## Extract provided
start

But the Sheena of the Golden Age comics I was binging on was so cold-blooded, it was awesome. She killed people! She left them behind for animals to devour! She was relentless. As a child, I marveled at her chilly practicality: Long before Han shot first, so did Sheena!
As an adult, though, I realized that Sheena, who beat Wonder Woman to print by three years as the first female comic character with her own title, came with enough 1930s baggage to fill a steamer trunk: Colonialism, racism, and most of all, the white savior trope.
On the upside, I was being offered a second opportunity for posthumous revenge on my friend Stan Lee’s mortal enemy, Doctor Frederick Wertham, the notorious psychiatrist whose 1954 book Seduction of the Innocent all but destroyed the comic book business. I’d already done one of Wertham’s most hated properties, Tales From the Crypt, and while Wertham is best remembered today for his verdict on Batman (“a wish dream of two homosexuals”), his opinion of “the man-hating comic book figure Sheena” was in the same vein: “torture, bloodshed and lust in an exotic setting.”
My mostly “R” rated movie career covered my bloodshed bona fides, but the exotic setting was the first thing that needed a reboot: In the 21st century, the idea of an unexplored section of entirely-explored Africa was preposterous. However, there are vast swathes of the Amazon jungle still unexplored, even containing tribes uncontacted by the outer world, so Sheena was transplanted to my go-to fictional South American country, Val Verde, which I’ve used in so many movies some have claimed the “Val Verde-verse” rivals the MCU.
Giving Sheena an indigenous mother took the curse off the white savior trope… now, she would be defending her own people and their land. Instead of being orphaned in Africa because her explorer father dropped dead from a witch doctor’s potion, I literally dropped her in the jungle via a plane crash.
Now, TV’s Arrow has told us that the amazing archery, combat, and survival skills billionaire playboy Oliver Queen brought to Central City were acquired out of Darwinian desperation when he was marooned — as an adult — for a paltry five years on a tropical island. If so, imagine the skills Sheena could bring back to the big city after growing to adulthood in the much harsher Amazon jungle from the age of two!
Actually, you don’t have to imagine it, because now, three publishers later, with Dynamite’s great bench of talent, Sheena’s in the best hands and shape ever… and in the current run, I’m stepping back into penning one of our girl’s adventures from scratch for the first time since 2008. In it, a la Oliver Queen, I’m throwing Sheena headlong into family empire drama with the discovery that the plane crash that orphaned her also made her the heiress to Cardwell Industries — the same rapacious conglomerate that has been ravaging her rain forest and displacing its people, all in concert with Val Verde’s corrupt government!
In its own way, this is as much a shock to her system and world view as Tony Stark realizing the shrapnel that embedded in his heart was from Stark Industries. After all, she’s seen this company’s path of environmental and human destruction up close since childhood. She’s even met its de facto head, her own uncle, and experienced his cruelty, first hand. How then, to handle this sudden embrace of family — and why, in fact, is it even happening?
In Sheena #6, on page 1, we learned why: Someone in the family has to be on the Board or Directors, and her uncle is a wanted man… which makes his niece a wanted woman.

end

## Given information
start

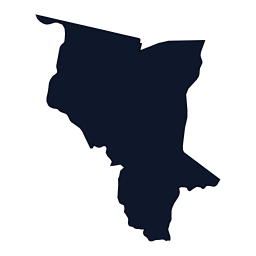 Savanes, Robinson projection
{"feature_id": "TGO-90", "entity_name": "Savanes", "entity_type": "Region", "adm_level": 1, "iso_a3": "TGO", "parent_name": "Togo", "parent_adm1": "", "projection": "robinson", "projection_center": [0.453, 10.505], "detail": "fine", "context": "isolated", "style": "filled", "palette": "ink", "viewbox_px": 256, "rotation_deg": 0, "n_neighbors": 0, "source": "natural_earth", "source_scale": "10m", "svg_char_len": 2620}
<svg xmlns="http://www.w3.org/2000/svg" viewBox="0 0 256 256"><path d="M46.5,23.8L43.6,23.0L40.4,21.0L37.8,18.3L36.6,15.4L44.7,17.2L52.8,19.1L72.1,23.5L107.9,31.7L121.6,34.9L139.1,38.9L139.5,39.2L139.7,39.6L139.8,40.1L139.5,40.9L139.4,41.7L139.2,42.4L138.7,43.1L141.2,43.8L139.3,51.4L158.9,43.7L168.8,41.5L183.9,41.2L204.3,40.8L200.3,51.8L199.8,55.4L200.2,57.3L201.5,60.9L201.7,62.8L199.3,68.1L199.0,70.0L198.7,74.1L198.2,76.0L196.2,79.2L187.7,88.4L185.4,94.4L186.7,110.5L186.6,117.5L184.3,127.4L182.1,145.8L182.2,150.0L183.5,152.7L195.4,161.6L210.3,172.8L219.4,179.6L216.6,184.4L215.7,185.1L214.6,185.9L213.6,185.9L209.4,185.2L208.2,185.1L206.6,185.2L205.6,185.9L203.8,188.0L202.9,188.2L202.2,187.9L201.0,186.8L200.2,186.5L196.6,186.1L195.6,186.6L192.6,188.4L190.1,190.3L189.3,190.4L188.6,190.0L188.3,189.2L187.9,188.4L187.5,187.6L186.7,187.1L185.7,186.7L180.9,186.4L179.2,187.2L178.5,187.9L178.4,188.7L178.7,189.7L179.1,192.1L178.7,194.3L178.0,196.1L173.4,203.4L171.9,206.9L171.2,208.9L170.8,211.1L170.7,216.6L170.8,218.3L170.8,219.0L170.6,220.0L170.1,221.2L169.2,222.6L168.8,223.9L168.4,226.2L167.9,227.4L167.6,228.6L167.6,229.6L167.7,230.5L169.6,236.5L169.8,238.7L169.6,239.9L169.4,240.0L168.0,239.7L166.4,240.2L165.5,239.9L164.1,239.0L163.2,238.7L158.2,239.2L156.2,239.2L153.8,239.9L151.9,240.6L150.7,240.6L149.8,240.4L149.2,239.8L147.9,237.6L147.3,237.0L146.7,236.5L145.2,235.6L144.7,235.0L144.2,234.3L143.9,233.5L143.8,232.6L143.9,231.7L144.6,230.3L144.7,229.6L144.3,229.0L143.6,228.7L142.7,228.7L141.2,228.7L138.7,228.2L136.8,228.2L135.6,228.0L134.7,227.6L133.5,226.5L132.8,226.1L130.1,225.6L129.4,225.1L129.0,224.4L128.8,223.5L128.7,222.4L128.9,220.4L129.0,219.4L128.8,218.4L128.4,217.4L126.7,214.5L125.6,212.8L124.7,211.9L125.2,209.0L124.8,205.3L123.5,204.2L121.8,203.7L119.8,202.3L118.2,197.6L119.0,185.0L118.8,179.0L119.9,176.6L120.4,173.6L121.1,170.9L125.0,167.6L121.8,164.7L120.3,163.8L113.4,165.1L111.2,165.2L112.6,161.6L110.9,158.7L108.2,156.0L106.5,152.7L106.7,151.2L107.2,149.3L107.2,147.3L105.6,145.6L104.0,145.2L102.6,145.7L101.1,146.5L99.3,147.0L97.8,146.8L93.6,144.9L93.2,145.5L92.8,146.6L92.1,147.7L90.9,147.8L90.5,147.2L82.5,130.4L80.0,127.4L71.7,121.5L70.4,119.8L68.5,115.8L67.3,114.1L65.9,113.1L61.0,111.3L59.5,110.2L58.6,109.2L57.4,108.3L53.8,107.8L51.9,107.2L50.2,106.3L48.8,105.0L47.2,101.3L47.3,97.6L48.3,93.1L48.8,90.6L49.7,83.1L50.9,80.0L53.1,76.8L56.3,74.4L57.7,72.9L58.0,71.0L57.1,67.5L57.0,65.8L60.4,47.8L61.2,46.1L62.5,44.6L63.8,43.6L64.9,42.4L65.3,40.2L65.8,33.8L65.3,28.3L62.9,24.1L57.6,21.9L54.7,21.9L49.4,23.5L46.5,23.8Z" fill="#0f172a" stroke="#020617" stroke-width="1.5"/></svg>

end

## Requirements
**1.** In the Sheena essay, to which fictional country was Sheena transplanted?
**2.** Duplicate the passage of the Sheena essay from "Now, TV’s Arrow" up to and including "age of two!".
**3.** Condense the paragraph of the Sheena essay that begins "My mostly “R” rated movie career" into two or three sentences, keeping its main facts.
Answer from the Sheena essay alone, without using the material.

## Per-task outputs
**1.** Val Verde, a fictional South American country.

**2.**
Now, TV’s Arrow has told us that the amazing archery, combat, and survival skills billionaire playboy Oliver Queen brought to Central City were acquired out of Darwinian desperation when he was marooned — as an adult — for a paltry five years on a tropical island. If so, imagine the skills Sheena could bring back to the big city after growing to adulthood in the much harsher Amazon jungle from the age of two!

**3.** The author's mostly R-rated films proved his credentials for bloodshed, but Sheena's exotic setting needed a reboot, since an unexplored part of Africa is preposterous in the 21st century. Because vast areas of the Amazon remain unexplored and even hold uncontacted tribes, Sheena was moved to Val Verde. This is the fictional South American country the author has used in so many movies that some claim the "Val Verde-verse" rivals the MCU.